- **PAGE TEXT**
************

Greedy Algorithms: Part 1

The change-making problem.


If you’ve ever stood at a Dutch supermarket checkout, desperately trying to hand the cashier your exact €6,37 in coins (only to discover you have three 1-cent coins, a mysterious 2-cent coin that seems illegal, and a button from your coat), then congratulations: you’ve lived the Change-Making Problem.

In IT, the Change-Making Problem asks:

Given coin denominations and a target amount, what is the minimum number of coins needed to make exact change?

That sounds simple but..it isn’t always. Algorithms argue about this problem like devs argue about Windows vs Linux.

To solve it, we usually meet two characters:

Greedy Algorithm – “I’ll just take the biggest coin first. YOLO.”

Dynamic Programming – “Let me consider all possibilities because uncertainty gives me anxiety.” (a bit like me really)

Let’s explore both.

€2, €1, 50c, 20c, 10c, 5c, 2c, 1c

These denominations are canonical, meaning greedy usually works. But not always — and those edge cases are where the fun really begins.

The greedy approach

🥐 The Greedy Approach

Greedy logic is simple:

Take the largest possible coin.

Subtract it from the amount.

Repeat until zero.

************

- **DATASET CONTENT**
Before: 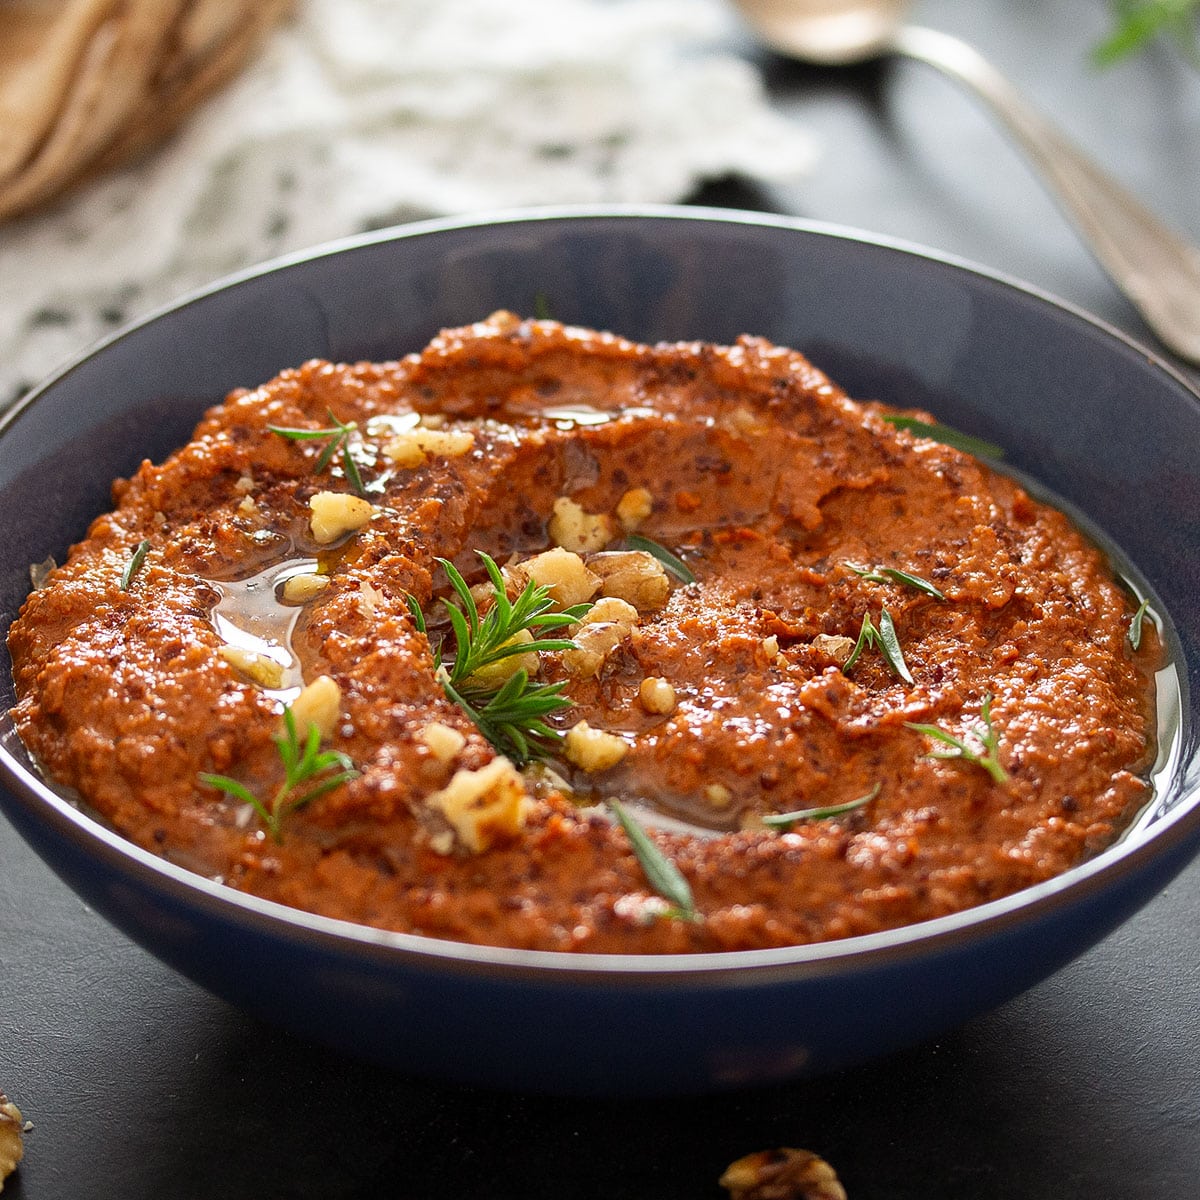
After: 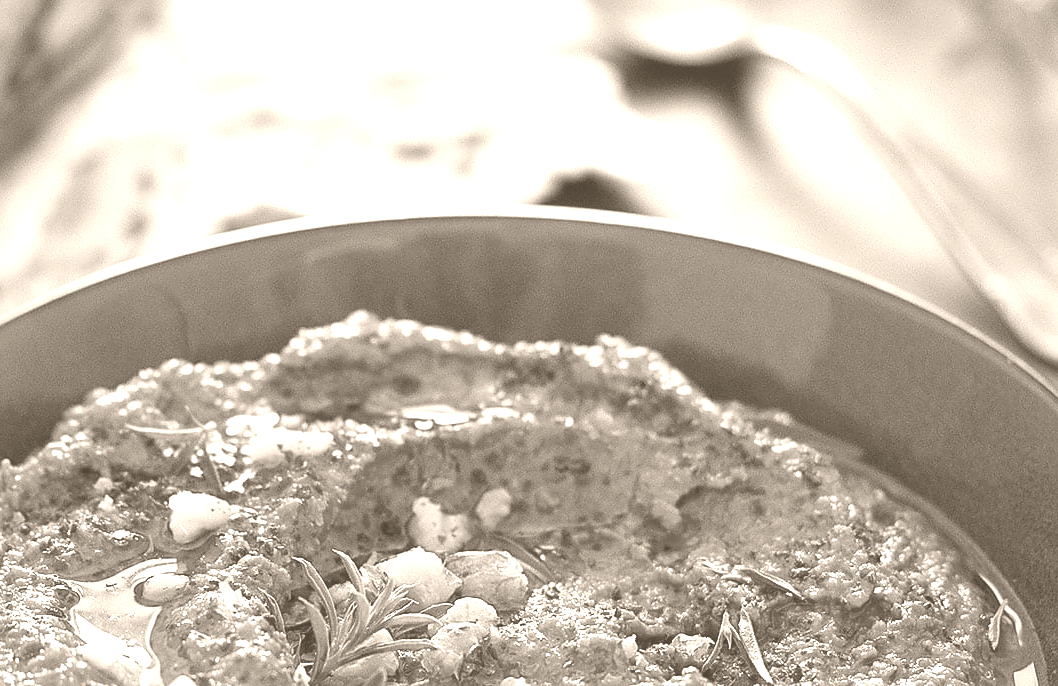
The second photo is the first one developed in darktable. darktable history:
color balance rgb: perceptual saturation grading › global saturation 30%
crop and rotate: left 11.812%, bottom 42.776%
exposure: exposure -0.242 EV, compensate highlight preservation false
sharpen: radius 1.864, amount 0.398, threshold 1.271
colorize: hue 34.49°, saturation 35.33%, source mix 100%, version 1
base curve: curves: ch0 [(0, 0) (0.303, 0.277) (1, 1)]
local contrast: mode bilateral grid, contrast 20, coarseness 50, detail 120%, midtone range 0.2
white balance: red 0.984, blue 1.059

************

- **WORK TO COMPLETE**
1 > Reproduce the stretch of the greedy algorithms article from "If you’ve ever" through "like me really)".
2 > Name each step that the greedy algorithms article lists under "Greedy logic is simple".
This data comes from a source other than the greedy algorithms article.

- **TASK-BY-TASK OUTPUTS**
1 >
If you’ve ever stood at a Dutch supermarket checkout, desperately trying to hand the cashier your exact €6,37 in coins (only to discover you have three 1-cent coins, a mysterious 2-cent coin that seems illegal, and a button from your coat), then congratulations: you’ve lived the Change-Making Problem.

In IT, the Change-Making Problem asks:

Given coin denominations and a target amount, what is the minimum number of coins needed to make exact change?

That sounds simple but..it isn’t always. Algorithms argue about this problem like devs argue about Windows vs Linux.

To solve it, we usually meet two characters:

Greedy Algorithm – “I’ll just take the biggest coin first. YOLO.”

Dynamic Programming – “Let me consider all possibilities because uncertainty gives me anxiety.” (a bit like me really)

2 >
1. Take the largest possible coin.
2. Subtract it from the amount.
3. Repeat until zero.